The man behind a supercar built Lego-like from a 3-D printer believes the future of the automotive industry lies with the ground-breaking technology.
“How we make cars is actually a much bigger problem than how we fuel our cars,” says Kevin Czinger, CEO and founder of California company Divergent Microfactories.
Czinger (above) says he built the car he calls the Blade to reduce the materials, energy, cost, and the overall environmental impact of making cars, a process that currently requires “capital investment in technologies that date back to the 1920s”.
He said the cost of building Blade was one-fiftieth that of traditional assembly line manufacture.
“Society has made great strides in its awareness and adoption of cleaner and greener cars,” says Czinger. “The problem is that while these cars do now exist, the actual manufacturing of them is anything but environmentally friendly.
“We’ve found a way to make automobiles that holds the promise of radically reducing the resource use and pollution generated by manufacturing.
“It also holds the promise of making large-scale car manufacturing affordable for small teams of innovators. And as Blade proves, we’ve done it without sacrificing style or substance.”
Blade is a bobsled-style two-seater with gull-wing doors and a chassis made using a laser-based 3-D printer, about 30kg of aluminium powder, and off-the-shelf carbon-fibre tubing.
The process turns the aluminium powder into junctions, called nodes, that are connected, Lego-like, to the carbon-fibre tubes. Result is a strong, mesh-like frame, a space frame of sorts over which Blade’s composite bodyshell is placed. The chassis alone weights 46kg.
That’s pretty much where the role of the 3-D printer ends. Czinger’s concession to automotive tradition is the use of a conventional engine and automatic gearbox, in this case a turbocharged four-cylinder 522kW dual-fuel unit switchable between petrol and compressed natural gas.

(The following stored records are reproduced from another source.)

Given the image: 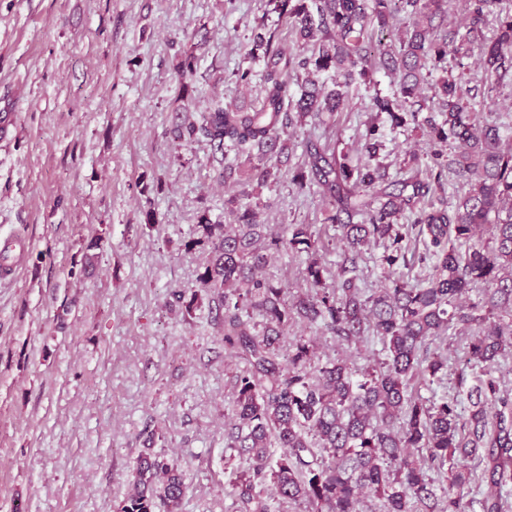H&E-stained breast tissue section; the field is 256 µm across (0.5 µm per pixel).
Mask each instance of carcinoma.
I'll return each instance as SVG.
<instances>
[{"label":"carcinoma","mask_w":512,"mask_h":512,"mask_svg":"<svg viewBox=\"0 0 512 512\" xmlns=\"http://www.w3.org/2000/svg\"><path fill=\"white\" fill-rule=\"evenodd\" d=\"M442 0H269L301 43L305 56L288 52L279 34L254 35L249 56L261 66L257 104L245 108L215 100L202 121L186 120L175 139L204 140L220 154L249 160L258 184L275 183L280 168L270 164L288 154V131L308 117L333 116L342 94L325 92L310 78L333 72L349 85L372 68L399 76L390 97L374 96L371 108L392 126L418 121L421 88L442 71L443 120L429 124L427 162L418 155L394 180L377 167L353 166L347 156L308 142L304 162L291 176L300 191L319 195L324 222L339 231L344 257L333 272L316 255L325 248L322 231L311 224H287L281 234L256 222L258 203L242 192L225 200L233 220L214 223L204 216L200 242L209 245L200 286L224 310V350L245 361L236 375L232 416L224 423V447L247 463L231 484V494L251 512H273L288 503L306 512H361L366 497L377 512H467L475 479L488 491L481 512H505L501 489L512 483V396L490 373L477 377L467 393L468 414L457 402L424 400L418 387L447 369V359L428 352L429 342L454 325L474 328L466 354L473 366L490 365L512 352V147L503 148L490 108L495 85L512 78V6L506 0H465L459 26L437 33ZM408 18L398 44L371 55L370 28L390 27L397 13ZM498 19L496 36L483 42L481 63L493 82L481 100L448 73V57L462 58L482 34L489 16ZM194 52L177 55L174 66L181 98L194 73ZM304 71L300 92L292 75ZM381 147L378 126L367 129L362 149ZM468 191L450 206L439 193L448 174ZM413 214L409 224L405 213ZM423 239L417 257L430 266L424 282L410 284L388 272L387 284L363 297L356 284L364 248L391 250L388 267L410 265L408 243ZM293 251L307 256L304 288L287 301L288 284L261 275L268 256ZM483 285V297L468 305L461 298ZM320 322L347 346L378 339L382 358L364 368L350 358H316L314 345L299 340L288 353L281 339L288 323ZM481 465L475 476L469 462ZM131 492L121 512H178L185 483L174 460L144 449L132 472ZM270 486L272 500L262 499Z\"/></svg>","instance_id":"1"}]
</instances>
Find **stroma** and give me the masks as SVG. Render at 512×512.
I'll return each instance as SVG.
<instances>
[{
    "label": "stroma",
    "mask_w": 512,
    "mask_h": 512,
    "mask_svg": "<svg viewBox=\"0 0 512 512\" xmlns=\"http://www.w3.org/2000/svg\"><path fill=\"white\" fill-rule=\"evenodd\" d=\"M263 26L293 47L267 0H0V237L29 242L0 280V512H120L147 444L182 466L179 512H242L227 490L245 463L224 445L242 364L199 288L208 252L192 243L200 216L223 220L241 186L218 178L233 154L214 158L173 129L213 100L256 101L261 68L246 52ZM190 49L198 61L183 102L173 64ZM239 68L251 69L250 86L234 79ZM319 79L344 107L291 131L279 182L258 188L259 219L275 232L323 223L319 196L287 175L306 141L361 162L376 124V162L392 178L426 150L428 126L396 128L370 109L395 91L391 75ZM99 237L103 250L86 262ZM467 336L454 326L433 341L448 368L421 397L466 405L478 374L458 365ZM301 337L320 359L349 353L302 320L283 342Z\"/></svg>",
    "instance_id": "stroma-1"
}]
</instances>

The finished product weighs 635kg – that’s 90 per cent lighter than a Toyota Corolla hatchback. The power-to-weight ratio means Blade is faster off the mark than any Ferrari or Lamborghini – Czinger claims a 0-100km/h time of 2.2 seconds.
The former US Marine, US assistant attorney and merchant banker has been trying to shake up the car industry since 2009 when he founded Coda Automotive, an electric car outfit, in Los Angeles.
Coda raised more than US$200 million but wasn’t able to sell more than about 100 cars during its four-year lifespan. Czinger stepped down as CEO in 2010 and the company filed for bankruptcy protection from creditors in 2013.
This time, Czinger isn’t doing all the manufacturing himself – he is more interested in licensing its 3-D printing technology to a new generation of small carmakers.
“We’ve developed a sustainable path forward for the car industry that we believe will result in a renaissance in car manufacturing, with innovative, eco-friendly cars like Blade being designed and built in microfactories around the world,” he says.